Start of Available records

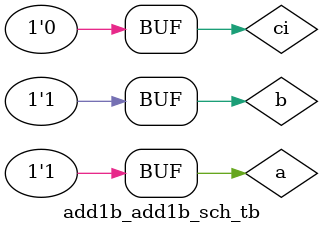
<source format=v>

`timescale 1ns / 1ps

module add1b_add1b_sch_tb();

// Inputs
   reg ci;
   reg a;
   reg b;

// Output
   wire r;
   wire co;

// Bidirs

// Instantiate the UUT
   add1b UUT (
		.ci(ci), 
		.a(a), 
		.b(b), 
		.r(r), 
		.co(co)
   );
   initial begin
      ci = 0;
      b = 1;
      a = 1;
      // Wait 100ns for the simulator to finish initializing
      #100;
      a = 1;
		#100;
		b = 1;
      #1;
      if ((r == 1) && (co == 0))
        $display("correct 1");
      else
        $display("wrong 1");
   end
endmodule

</source>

End of Available records

- Activity
Every line of the data should be copied as it stands, without the images.

- Result for this task
<source format=v>

`timescale 1ns / 1ps

module add1b_add1b_sch_tb();

// Inputs
   reg ci;
   reg a;
   reg b;

// Output
   wire r;
   wire co;

// Bidirs

// Instantiate the UUT
   add1b UUT (
		.ci(ci), 
		.a(a), 
		.b(b), 
		.r(r), 
		.co(co)
   );
   initial begin
      ci = 0;
      b = 1;
      a = 1;
      // Wait 100ns for the simulator to finish initializing
      #100;
      a = 1;
		#100;
		b = 1;
      #1;
      if ((r == 1) && (co == 0))
        $display("correct 1");
      else
        $display("wrong 1");
   end
endmodule

</source>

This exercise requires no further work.